“Slavery and Freedom in Central Virginia” is the subject of a Black History Month panel including Dr. Kirt Von Daacke, associate professor and assistant dean at the University of Virginia, Dr. Ted Delaney of Washington and Lee University, and Travis McDonald, director of architectural restoration at Thomas Jefferson’s Poplar Forest, in Snidow Chapel from Friday, Feb. 6 from 6 to 7 p.m.
The event is sponsored by the LC History Department, Poplar Forest and the Center for Community Development and Social Justice. Dr. Adam Dean, LC assistant professor in history, will moderate.
Dr. Theodore C. DeLaney is associate professor of history and former chair of the Department of History at Washington and Lee University. He is working on a book about school desegregation in the southwestern part of Virginia. Dr. DeLaney graduated from a segregated high school in his native Lexington, Virginia and did not begin college until nearly 20 years later. He holds a bachelor of arts degree in history from Washington and Lee and a PhD in American history from the College of William and Mary. Dr. Delaney teaches the history of Colonial American through the Revolutionary Period and African American history, but his primary teaching interests focus on black civil rights and the quest for gay/lesbian/bi/transgendered civil rights.
Dr. Kirt Von Daacke is associate professor of history and assistant dean of academic advising at the University of Virginia. A former professor at LC, Dr. Von Daacke researches social constructions of race, community social hierarchies and identity in 18th– and 19th-century America. His first book, Freedom Has a Face: Race, Identity, and Community in Jefferson’s Albemarle, 1780-1865, was published by the University of Virginia Press in 2012. Dr. Von Daacke has also begun research for a second book-length project examining the history of a 19th-century interracial island fishing community in coastal Maine. He helps lead the UVa President’s Commission on Slavery and the University.
Travis McDonald has worked at Thomas Jefferson’s Poplar Forest for more than two decades as an architectural historian and preservationist. He received his master’s of architectural history from the University of Virginia and assumed the title of director of architectural restoration at Poplar Forest in 1989. In addition to his professional responsibilities, McDonald is an active independent researcher and adjunct professor at University of Lynchburg. His latest research focuses on the lives of enslaved and free African American craftsmen in Lynchburg before the American Civil War and emancipation. He offers several internships focusing on local history for University of Lynchburg students and an Architectural History class that would be especially appealing to history and museum studies students.

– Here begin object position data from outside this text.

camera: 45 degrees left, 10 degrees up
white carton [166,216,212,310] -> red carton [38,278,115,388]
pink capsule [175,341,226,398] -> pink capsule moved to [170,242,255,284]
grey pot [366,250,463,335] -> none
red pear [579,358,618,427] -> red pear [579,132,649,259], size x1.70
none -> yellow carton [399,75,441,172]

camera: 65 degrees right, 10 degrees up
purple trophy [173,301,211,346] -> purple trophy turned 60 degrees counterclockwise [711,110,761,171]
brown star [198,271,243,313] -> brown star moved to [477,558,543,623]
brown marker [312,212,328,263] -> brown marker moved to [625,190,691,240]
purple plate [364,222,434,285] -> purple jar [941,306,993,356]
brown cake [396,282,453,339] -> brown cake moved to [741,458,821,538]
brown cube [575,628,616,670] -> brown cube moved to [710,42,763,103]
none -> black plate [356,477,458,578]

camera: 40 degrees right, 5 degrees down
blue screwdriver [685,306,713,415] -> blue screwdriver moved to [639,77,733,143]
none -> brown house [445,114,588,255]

Adam W. Dean is an assistant professor of history at University of Lynchburg specializing in slavery, the American Civil War and Reconstruction. He received his PhD in 19th-century US history from the University of Virginia in 2010. Dr. Dean’s scholarship focuses on using insights from environmental and social history to answer long-standing questions about the Civil War. His first book, An Agrarian Republic: Farming, Antislavery Politics, and Nature Parks in the Civil War Era, was published by the University of North Carolina Press in February 2015. Dr. Dean has also published articles in Civil War History and The Virginia Magazine of History and Biography. In late 2014, Dr. Dean received a contract from Fordham University Press for his next book project titled, “White Trash and Oppressed Yeomen: How Impressions of Non-Slaveholding Whites Shaped Republican Policy.”